Gelelim diyalaktiğe, her şey zıddını içinde barınıdırır di mi? Mesela bugün Sivas maçındaki orta saha yaratıcılıktan uzak ,vasat ama mücadeleci (!) bir futbol oynayacaktı. Öyle de oldu. Şimdi yıldızları(!) çıkarsa hücumcular defansa yardım etmiyor diyorsun, bunları çıkarsa yine sallıyorsun. Elano oynasa ne işi var diyorsun oynamasa kenarda oturur mu diyorsun. Yani bu adam ne yapsa birşeyler açık kalacak. Bak yine başa dönüyoruz, empati! Tercih meselesi. Sen olsan Elano’yla Mehmet Topal’ı oynatırsın ki bu ikilinin nasıl oynadığını da gördük. Futbolcu dediğin de insan. Performası var, psikolojisi var.

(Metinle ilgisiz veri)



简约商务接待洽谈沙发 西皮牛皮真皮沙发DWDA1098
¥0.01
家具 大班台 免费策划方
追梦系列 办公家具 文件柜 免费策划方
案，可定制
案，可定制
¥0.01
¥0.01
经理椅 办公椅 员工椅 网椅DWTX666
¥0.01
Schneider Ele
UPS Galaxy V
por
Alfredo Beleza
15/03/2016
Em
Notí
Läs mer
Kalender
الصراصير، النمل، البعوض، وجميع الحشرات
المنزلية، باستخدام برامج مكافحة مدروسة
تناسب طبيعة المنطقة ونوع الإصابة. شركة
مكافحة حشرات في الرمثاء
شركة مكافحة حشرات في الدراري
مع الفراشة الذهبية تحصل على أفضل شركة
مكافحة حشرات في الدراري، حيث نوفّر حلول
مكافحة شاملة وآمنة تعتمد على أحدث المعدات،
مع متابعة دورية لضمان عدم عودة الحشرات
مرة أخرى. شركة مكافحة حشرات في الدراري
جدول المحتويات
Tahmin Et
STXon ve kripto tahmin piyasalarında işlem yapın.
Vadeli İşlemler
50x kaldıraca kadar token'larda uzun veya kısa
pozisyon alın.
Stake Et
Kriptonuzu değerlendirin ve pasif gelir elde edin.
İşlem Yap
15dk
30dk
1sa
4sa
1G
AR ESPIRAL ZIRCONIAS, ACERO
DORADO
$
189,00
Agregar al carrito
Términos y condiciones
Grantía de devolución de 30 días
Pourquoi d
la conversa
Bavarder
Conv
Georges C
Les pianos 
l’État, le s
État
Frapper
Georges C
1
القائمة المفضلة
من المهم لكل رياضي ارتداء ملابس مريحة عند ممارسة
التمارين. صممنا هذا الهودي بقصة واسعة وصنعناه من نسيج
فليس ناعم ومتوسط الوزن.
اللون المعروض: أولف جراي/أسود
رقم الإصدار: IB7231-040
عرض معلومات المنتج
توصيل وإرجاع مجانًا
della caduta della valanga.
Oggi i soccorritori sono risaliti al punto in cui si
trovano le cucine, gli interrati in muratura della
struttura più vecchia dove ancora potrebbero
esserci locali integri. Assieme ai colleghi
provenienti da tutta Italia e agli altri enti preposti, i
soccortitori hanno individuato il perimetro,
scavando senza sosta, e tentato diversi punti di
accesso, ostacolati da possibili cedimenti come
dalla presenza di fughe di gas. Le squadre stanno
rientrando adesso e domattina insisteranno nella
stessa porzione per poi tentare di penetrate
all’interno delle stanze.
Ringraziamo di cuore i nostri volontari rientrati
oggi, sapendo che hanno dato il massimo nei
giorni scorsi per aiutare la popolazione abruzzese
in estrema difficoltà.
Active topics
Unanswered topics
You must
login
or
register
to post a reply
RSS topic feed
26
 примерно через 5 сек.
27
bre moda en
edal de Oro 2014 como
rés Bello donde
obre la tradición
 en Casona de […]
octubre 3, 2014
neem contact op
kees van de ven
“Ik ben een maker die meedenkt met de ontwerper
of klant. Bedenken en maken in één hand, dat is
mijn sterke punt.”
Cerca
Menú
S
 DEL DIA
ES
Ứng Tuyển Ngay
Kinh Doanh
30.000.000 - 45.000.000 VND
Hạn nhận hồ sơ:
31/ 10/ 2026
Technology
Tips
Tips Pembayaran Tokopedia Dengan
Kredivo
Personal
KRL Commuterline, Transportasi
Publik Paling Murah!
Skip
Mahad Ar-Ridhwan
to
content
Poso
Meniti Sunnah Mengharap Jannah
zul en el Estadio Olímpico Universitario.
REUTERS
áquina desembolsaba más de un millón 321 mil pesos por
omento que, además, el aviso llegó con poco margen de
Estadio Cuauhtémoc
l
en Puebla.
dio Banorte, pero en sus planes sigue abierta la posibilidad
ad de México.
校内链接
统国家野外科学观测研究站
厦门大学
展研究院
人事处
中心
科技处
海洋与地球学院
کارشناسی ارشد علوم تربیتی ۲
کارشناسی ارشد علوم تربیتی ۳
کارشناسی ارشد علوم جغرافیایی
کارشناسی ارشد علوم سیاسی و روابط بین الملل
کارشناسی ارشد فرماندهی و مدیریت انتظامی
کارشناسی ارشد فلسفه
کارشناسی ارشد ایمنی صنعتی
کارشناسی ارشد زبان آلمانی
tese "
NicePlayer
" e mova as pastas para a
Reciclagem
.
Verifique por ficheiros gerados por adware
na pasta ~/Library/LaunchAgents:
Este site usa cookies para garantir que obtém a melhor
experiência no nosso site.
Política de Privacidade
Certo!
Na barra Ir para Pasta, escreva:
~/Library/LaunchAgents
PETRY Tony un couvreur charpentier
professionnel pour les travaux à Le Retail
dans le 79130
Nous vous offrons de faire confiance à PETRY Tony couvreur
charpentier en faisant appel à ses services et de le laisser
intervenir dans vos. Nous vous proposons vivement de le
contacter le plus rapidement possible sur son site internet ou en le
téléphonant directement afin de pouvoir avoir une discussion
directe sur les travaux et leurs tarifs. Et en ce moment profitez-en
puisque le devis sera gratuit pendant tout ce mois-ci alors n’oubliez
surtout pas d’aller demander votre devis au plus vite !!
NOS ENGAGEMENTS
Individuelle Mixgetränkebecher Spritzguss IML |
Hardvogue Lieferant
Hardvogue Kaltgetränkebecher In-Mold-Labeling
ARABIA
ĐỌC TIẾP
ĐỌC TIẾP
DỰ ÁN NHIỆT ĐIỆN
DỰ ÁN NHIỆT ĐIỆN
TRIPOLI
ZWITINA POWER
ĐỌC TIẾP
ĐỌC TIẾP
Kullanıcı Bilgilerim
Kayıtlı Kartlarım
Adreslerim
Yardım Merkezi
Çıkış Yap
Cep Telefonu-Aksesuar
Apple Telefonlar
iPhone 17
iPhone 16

Ve sonuçta futbol futbolu bilenlerle oynanıyor ve maalesef ben Kewell, Neill,Baros ve biraz da Dos Santos’tan başka futbolu bilen adam göremiyorum bu takımda. Nerede duracağını, nereye koşu yapacağını, ne zaman risk alıp ne zaman almayacağını ölçebilen adamlar. Neyse diyalektikten uzaklaşmayalım. Sen bu adamı eleştireceksen zaten eleştireceksin. Eleştirecek bir şey bulabilirsin. Çünkü her zaman birşeyler eksik kalacak. Sen Barcelona’ya bile Xavi,İniesta, Messi olmasa birşey yapamaz diyorsun çünkü. Sentez’e bakmıyorsun. Ama bu 3 futbolcunun 2 si – İniesta,Messi- ne zaman bu kadroya girmiş, Xavi 18 in yaşından beri Barcelona’da oynuyordu da neden Rijkaard zamanında yıldız olmaya başladı düşündün mü? Düşün işte. Ama unutma hayatta tesadüfler önemli. Her şeyi bilemezsin, her şeye hükmedemezsin. Run Lola Run diye bir film var bak onu izle, sonra saniye farkıyla neler değişebilir bir anla, sonra tekrar konuş.

Sen Rijkaard’ı Sparta’ya yakışırıyorsun çünkü senin vizyonun da o takımla aynı.Bir de aslında Rijkaard’ın kendini geliştiremeyeceğini iddia ediyorsun. Eksiklerini görüp de kendini geliştirme olasılığını hiç hesaba katmıyorsun. Çünkü sen her şeyi biliyorsun. Hazırsın. Olmuşsun. Öğrenmeye kapalısın. Eğer Galatasaray bir şey olacaksa bırak Rijkaard’la olsun. Bu yolu birlikte yürüsünler.Bırak sadece Rikaard bişiler katmasın, Galatasaray’da Rijkaard’a katsın. Her şeyi Rijkaard’dan bekleme. Öyle değilsin biliyorum ama bir kerecik olsun derviş gibi davran, sabret.